‘Exorcism of Emily Rose’ a superfluous courtroom melodrama

“The Exorcism of Emily Rose” is one of those rare films that not only discourages its audience from looking deeper into it, but also expends its energy in making you so confused and intimidated that you won’t dare try to put a single thought into it. It begins with a stark title explaining “This film is based on a true story”—one of those self-important messages that tries to deflect criticism because, hey, this really happened, so shut up. (As always, Hollywood liberties are readily ignored.) Then, ten minutes into the film, you discover that you have been misled by its marketing campaign: this is barely a horror film at all—it’s a courtroom drama. Perhaps it’s all some hopeful ploy to avoid comparison to the obvious predecessor, “The Exorcist.” In truth, “Emily Rose” wants to present the same philosophical dynamics as “The Exorcist,” but in doing so it literalizes and vulgarizes them.

Erin Brunner (Laura Linney) is a hot-shot agnostic attorney who’s hungry for the title of partner of her law firm (is there any other kind in the movies?). Without hesitation, she takes on the media sensation of the moment by representing Father Richard Moore (Tom Wilkinson), a priest being put on trial for negligent homicide. The victim in question was Emily Rose (Jennifer Carpenter), a nineteen-year-old girl supposedly inflicted with a bad case of demonic possession; Moore was her local parish priest and acted as her exorcist. The ultimate question—is there something greater that Moore could have done to prevent her death? During the trial, the priest is determined only in “getting Emily’s story out to the world,” Erin unbelievably finds herself using the exorcism as fact to defend Moore the prosecuting attorney (Campbell Scott) does all he can to discredit them and the witnesses narrate occurrences in Emily’s life as they happen in flashback (blech).

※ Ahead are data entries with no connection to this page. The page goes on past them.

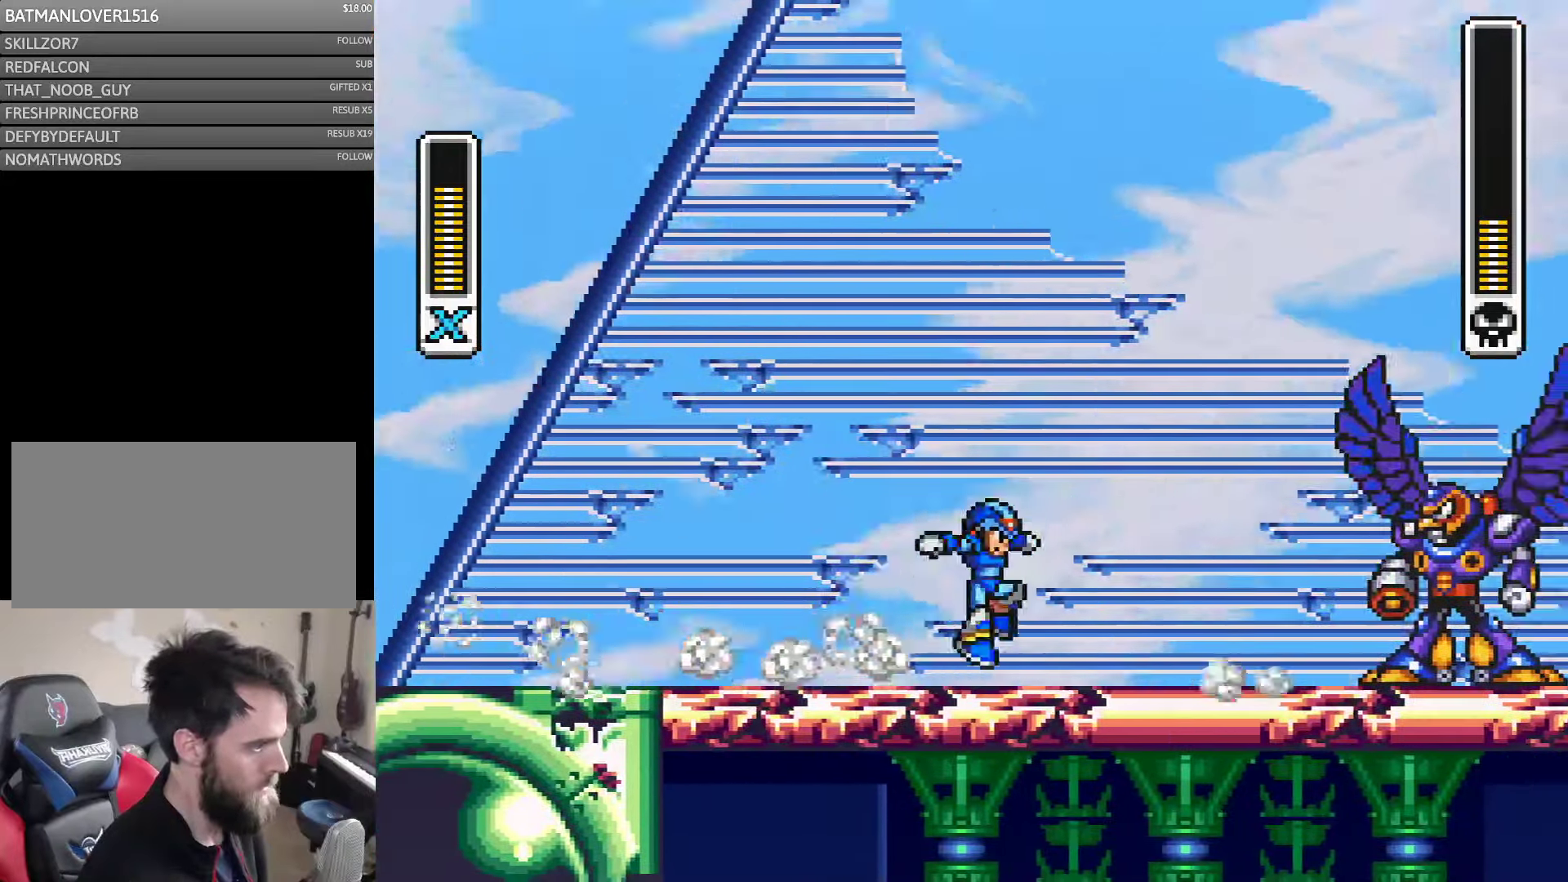
{"buttons": ["Y", "DPAD_RIGHT"], "events": [[17, "A", "up"], [317, "Y", "up"], [383, "Y", "down"]]}
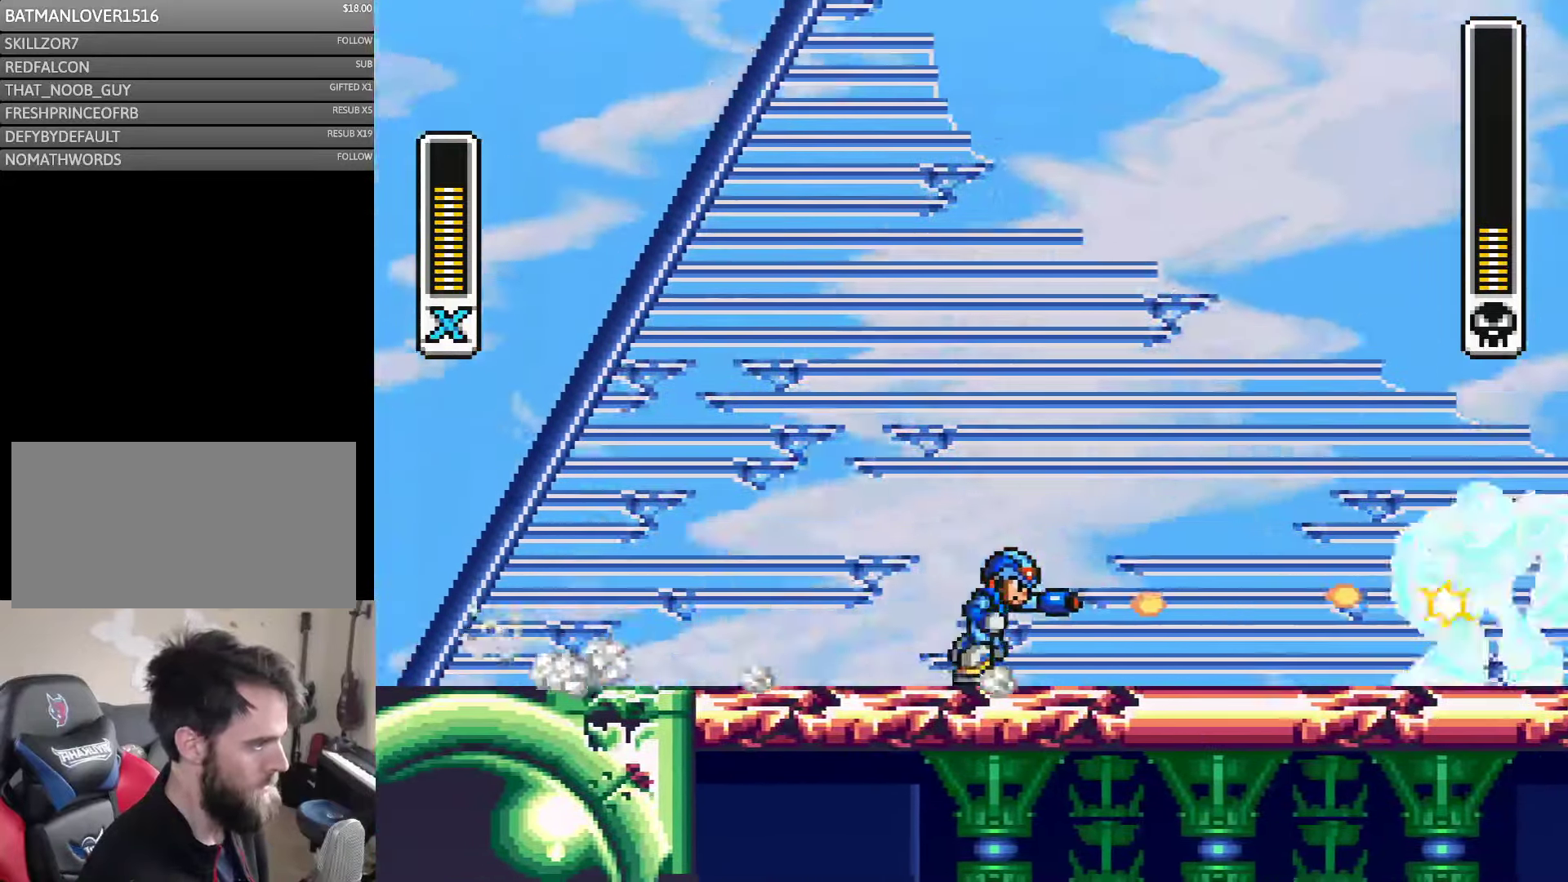
{"buttons": ["A", "Y", "DPAD_RIGHT"], "events": [[50, "Y", "up"], [117, "Y", "down"], [250, "Y", "up"], [367, "A", "down"], [367, "Y", "down"], [417, "Y", "up"], [483, "Y", "down"]]}
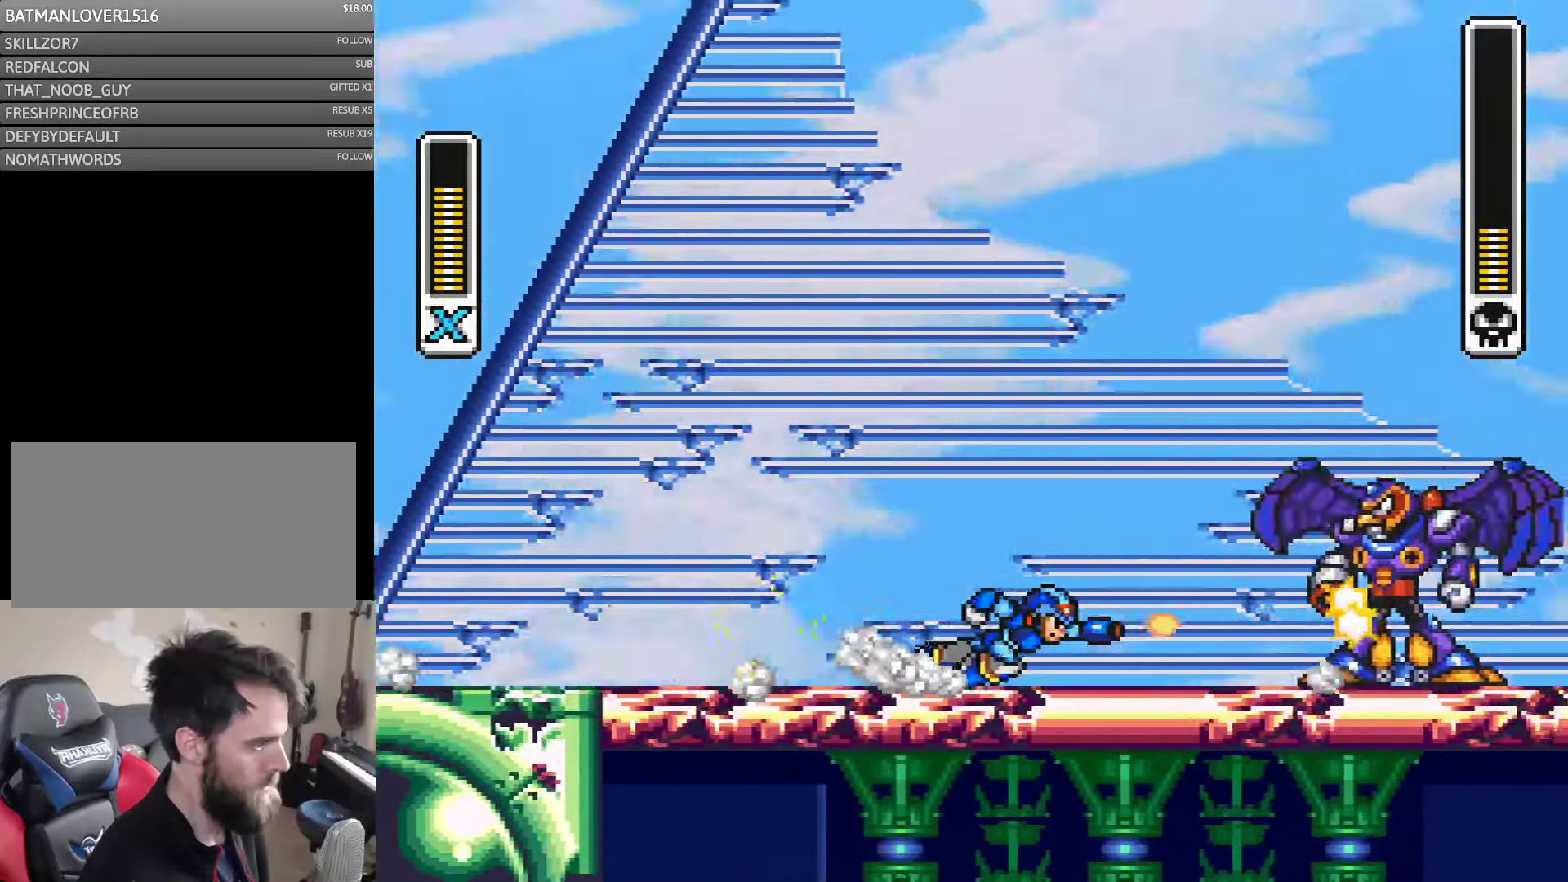
{"buttons": ["DPAD_RIGHT"], "events": [[50, "Y", "up"], [117, "Y", "down"], [183, "Y", "up"], [250, "Y", "down"], [317, "Y", "up"], [367, "Y", "down"], [417, "Y", "up"], [450, "A", "up"]]}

“The Exorcist” achieved its brilliance by presenting a world where conventional beliefs are turned upside down, and atheists and agnostics are challenged to assess their beliefs in the face of evil. Unbelievers feebly grasp at the straws of their beliefs when malevolent, unexplainable forces descend upon them; meanwhile, modern science and medicine are treated as a medieval church, jealously guarding its flock in an attempt to ward its followers away from its primary enemy of thought, that being faith. It seems that “Emily Rose” is aiming for these ideas, but its fatal flaw is in its presentation: it’s a legal “thriller” filled to the brim with atheist academics and scientists who are shuffled onto the stand to spout out all the logical fallacies of the exorcism story (before they’re all shot down, of course).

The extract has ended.